Depending on your budget, you could seek a left-hand-drive W461 or W463 from overseas. (You might have to do this, because the G-Wagen was withdrawn from the UK in 1995 and wasn’t reintroduced until 2010.)
German, French and Dutch classified websites, for example, serve up much more comprehensive and varied offerings when it comes to the G-Wagen, including ex-military models, camper conversions and exclusive limited editions.
During its long life, the G-Wagen could be ordered with a plethora of petrol and diesel engines, ranging from the W460’s 2.0-litre four-pot petrol unit right up to the storming 6.3-litre V12 available in the W463.
Among the most coveted options are the 3.0-litre diesel straight six, which won’t blow your hair off but will live forever with the right maintenance, and the petrol V8 offered later, which turned the G-Wagen into one of the least likely performance cars around.

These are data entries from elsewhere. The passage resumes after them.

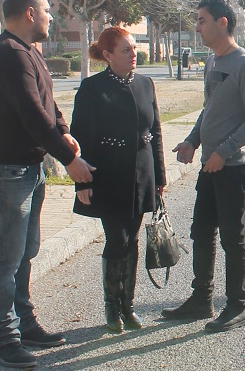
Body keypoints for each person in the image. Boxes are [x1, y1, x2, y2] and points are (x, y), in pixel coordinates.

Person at [0, 0, 95, 368]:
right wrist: (69, 159)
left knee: (25, 252)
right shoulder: (9, 53)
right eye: (46, 10)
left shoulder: (28, 51)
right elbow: (30, 114)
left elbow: (47, 102)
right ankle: (5, 339)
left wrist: (63, 131)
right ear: (29, 13)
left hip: (28, 168)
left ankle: (24, 324)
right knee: (6, 258)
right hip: (5, 171)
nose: (50, 16)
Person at [164, 0, 245, 333]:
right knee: (202, 232)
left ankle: (237, 306)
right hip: (210, 165)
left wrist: (224, 151)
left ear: (222, 23)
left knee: (232, 238)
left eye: (202, 20)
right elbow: (209, 110)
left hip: (233, 166)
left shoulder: (244, 64)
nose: (197, 27)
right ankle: (201, 299)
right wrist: (192, 141)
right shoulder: (211, 61)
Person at [70, 26, 166, 334]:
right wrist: (82, 183)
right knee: (118, 239)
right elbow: (80, 137)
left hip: (142, 174)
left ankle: (128, 305)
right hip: (108, 176)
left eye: (134, 49)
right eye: (126, 50)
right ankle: (112, 306)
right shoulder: (92, 88)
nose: (133, 55)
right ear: (108, 55)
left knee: (133, 239)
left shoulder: (145, 84)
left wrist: (160, 176)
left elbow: (156, 133)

How to get one in your garage
An expert’s view
John Dring, G-Wagen Owners Association: “All things considered, old G-Wagens never die and are simply worth too much to be allowed to do so. They’re much rarer than a Ferrari and more practical (but with similar fuel economy). You might come across a barn find for a little under £10k, or opt for a nuts-and-bolts restoration, possibly with an OM606 diesel engine addition, costing you £30k-plus. No one ever said quality or style would come cheap. What would you rather have: a new Mini or a mint G-Wagen?”
■ Engine: Don’t think the G-Wagen is in any way fast or frugal. Instead, take pleasure in the reliability of its laid-back motors. That said, propshaft failure is a known fault, signalled by a pronounced shudder under load. Gasket, hose and, more seriously, turbo leaks are also risks but not fatal. Check service records and that the oil was changed every 6000 miles or so. It’s also worth flushing the fuel tank and fuel hoses, because rust can build up inside them.
■ Bodywork: W463s from the 1990s are particularly prone to rust, mainly around the rear lights, windows and bumpers. If all looks clean, dig deeper to make sure corrosion hasn’t just been filled and painted. Mechanical components and chassis elements may have sustained damage during off-road expeditions. Later cars can suffer from leaky and malfunctioning sunroofs as a result of blocked drain holes, and corrosion here can cost thousands to repair.